Niestety po raz kolejny się okazało, że mam słabą silną wolę.
w czerwcu 2013 roku już było całkiem ładnie 74-76 kg po 113kg jak dla mnie mega radocha. Potem chyba poległam na laurach, nie wróciłam do biegania, sądziłam, że częste spacery i jazda na rowerze mi pomogą ale nic bardziej mylnego. Systematycznie waga rosła, zapewne dlatego, że znacznie zmienił się sposób żywienia. Prowadzę szkolenia, dużo jeżdżę po kraju a czasami te szkoleniowe obiadki... No cóż zawsze to nowe smaki, no i tak ładnie podane... Po jakimś czasie zrezygnowałam z deserów i zup (za którymi nie przepadam), zostałam wyłącznie przy drugim daniu. W grudniu się zawzięłam i odstawiłam wszelaki alkohol i słodycze.

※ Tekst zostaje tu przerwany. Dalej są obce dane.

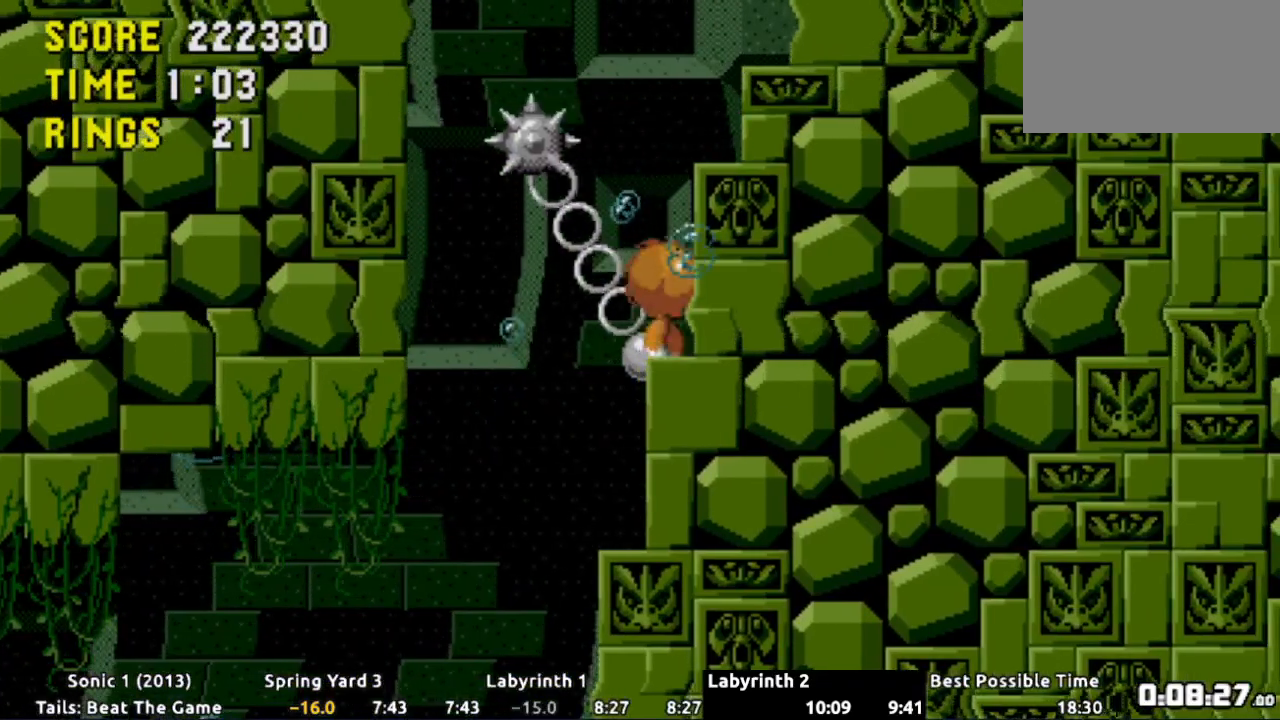
{"buttons": ["DPAD_RIGHT"], "events": [[267, "A", "up"]]}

Przez 3 tyg. min. 4-5x w tyg godzina rowerku stacjonarnego, pot leciał po plecach i dobre 4 kg. spadły. Ale...
Znowu jakoś odpuściłam i tak przez ostanie pół roku nasiąkłam jak gąbka i znowu mam te 90 i coś...
Mam już dość, że nie mogę się zmieścić w żadną kieckę anie fajne spodnie. W przyszłym tyg. wypłata i zapisuję się na dietę wraz z ćwiczeniami.
Mam też nadzieję, że znajdę tu życzliwe osoby, które będą mnie wspierać i abym nie odpuściła. Obiecuję, że w chwilach własnej euforii też będę pomagać :-)
Pozdrawiam i do dzieła!
hwhwhw72
23 września 2014, 16:57powodzenia:))
Sensamilla
23 września 2014, 16:40Powodzenia i wytrwalosci! :)
kamillara
23 września 2014, 16:38Trzymam kciuki, moja historia z odchudzaniem wygląda bardzo podobnie:-(
agape81
23 września 2014, 16:21Trzeba walczyć mimo wszystko. Powodzenia życzę. pozdrawiam!